Die ersten Ergebnisse aus Münster entsprechen den bisherigen internationalen Erfahrungen mit der Epilepsiechirurgie: "In bis zu 70 Prozent der Fälle lässt sich eine völlige Anfallsfreiheit erreichen", so Palkovic. Das knappe Drittel der Patienten, bei dem nach der Operation nach wie vor Anfälle auftreten, profitiert in der Regel dennoch von dem Eingriff, da die Häufigkeit anschließend meistens deutlich reduziert ist und Medikamente besser wirken. Am besten geeignet für einen epilepsiechirurgischen Eingriffe sind laut Palkovic solche Patienten, bei denen der Ursprung des Anfalls im Bereich des Schläfenlappens (Temporallappen) liegt. Ursache der Epilepsie ist hier meistens eine Gewebeveränderung (Läsion) in diesem Teil des Gehirns.

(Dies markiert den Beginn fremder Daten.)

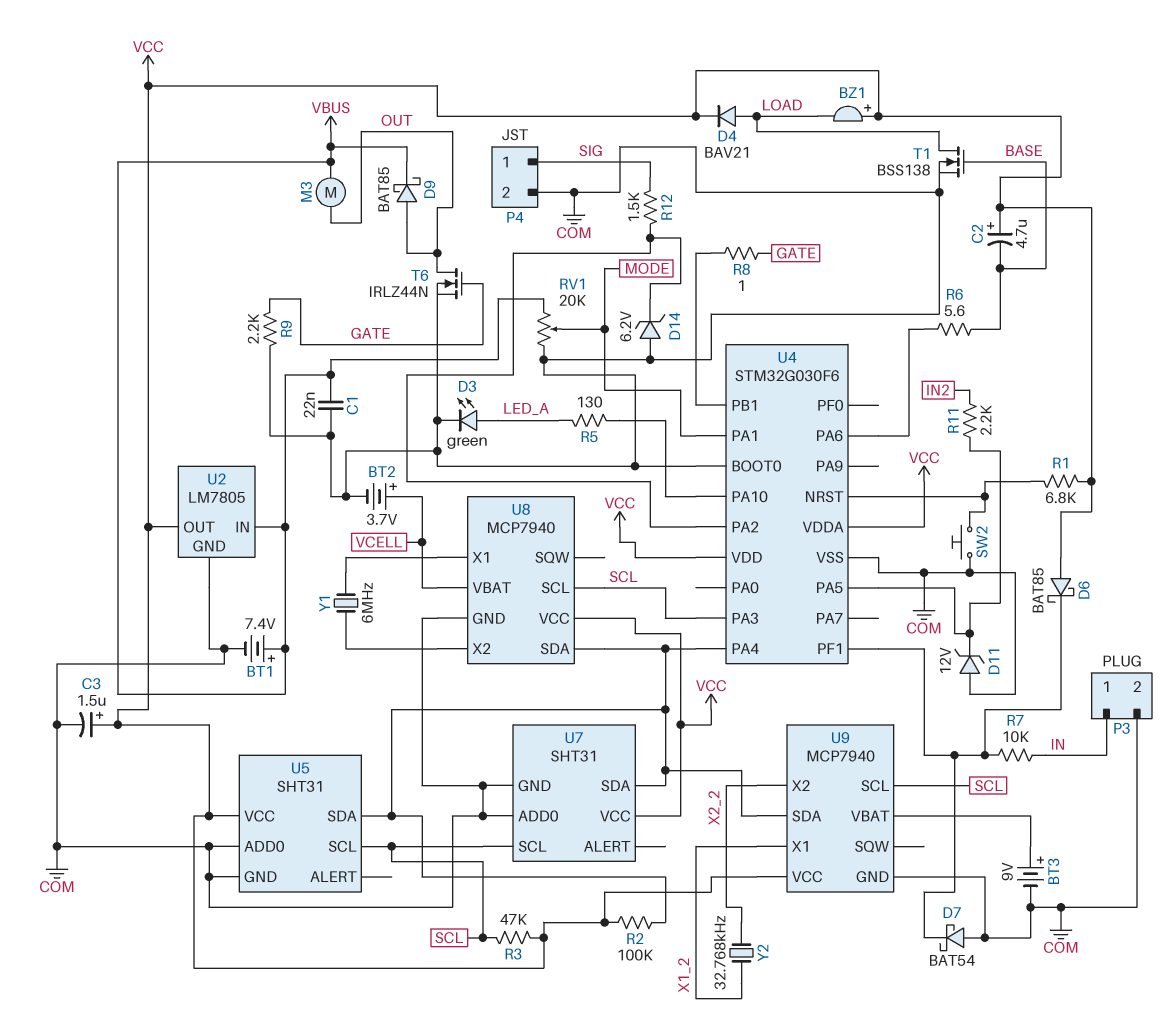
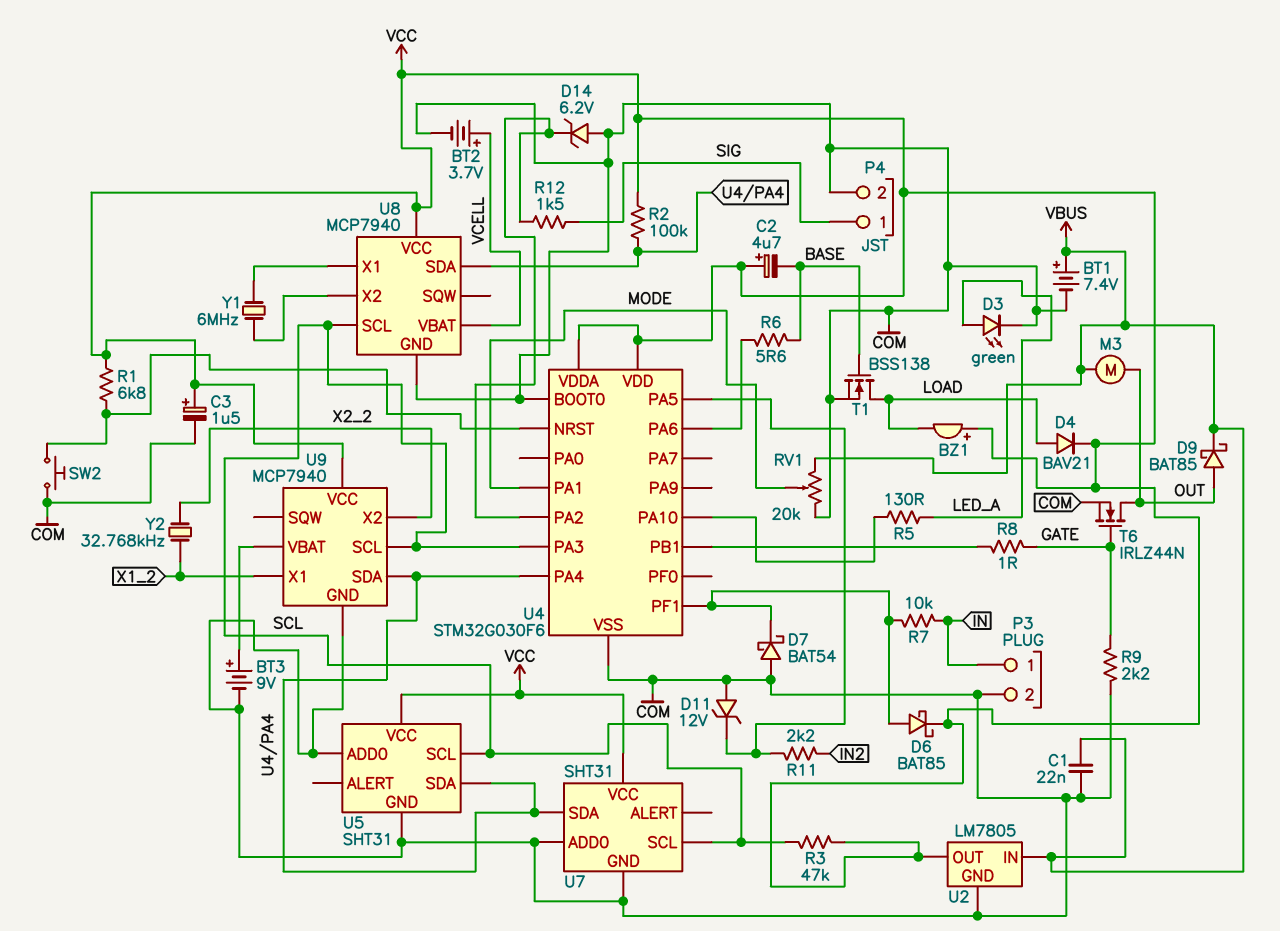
D6: schottky BAT85 (A VCC, K U4/PF1) -> schottky BAT85 (A U4/PF1, K VCC)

Wie groß der zu entfernende Bereich tatsächlich ist, hängt auch von der Beobachtung der Hirnaktivität während der Operation ab. So erfolgt die im Schnitt rund dreistündige Operation unter wiederholter EEG-Kontrolle. Um nicht zu wenig krankes, aber auch nicht zu viel gesundes Gewebe zu entfernen, bedient sich der Operateur aber vor allem der Neuronavigation: So kann er die Schnittführung auf einer individuellen "Landkarte" des Gehirns, die im Vorfeld der Operation per Computer aus den Informationen der bildgebenden Diagnostik erstellt wurde, präzise planen.

Nach Angaben Evers' haben in Deutschland 0,5 bis ein Prozent der Bevölkerung, das heißt rund eine halbe Million Menschen, irgendwann im Verlauf ihres Lebens eine Epilepsie. Den weitaus meisten Betroffenen kann heute mit Medikamenten sehr gut geholfen werden. Mit geschätzten 40.000 Patienten ist die absolute Zahl der Patienten, die medikamentös nicht befriedigend behandelt werden können, jedoch immer noch recht hoch. Und längst nicht alle können auch wirklich operiert werden.

Für andere aber kann die Epilepsiechirurgie erstmals eine wirkliche Erlösung von einem Leiden bringen, das in der Vergangenheit über lange Zeit mit bösen Geistern und Dämonen in Verbindung gebracht wurde und in der deutschen Geschichte Teil einer menschenverachtenden Verfolgung durch die Nationalsozialisten war. Noch heute wird die Epilepsie in der Öffentlichkeit zuweilen völlig zu unrecht als eine Art Geisteskrankheit angesehen. Eine enorme psychosoziale Belastung ist die Erkrankung für die meisten Betroffenen jedoch allemal.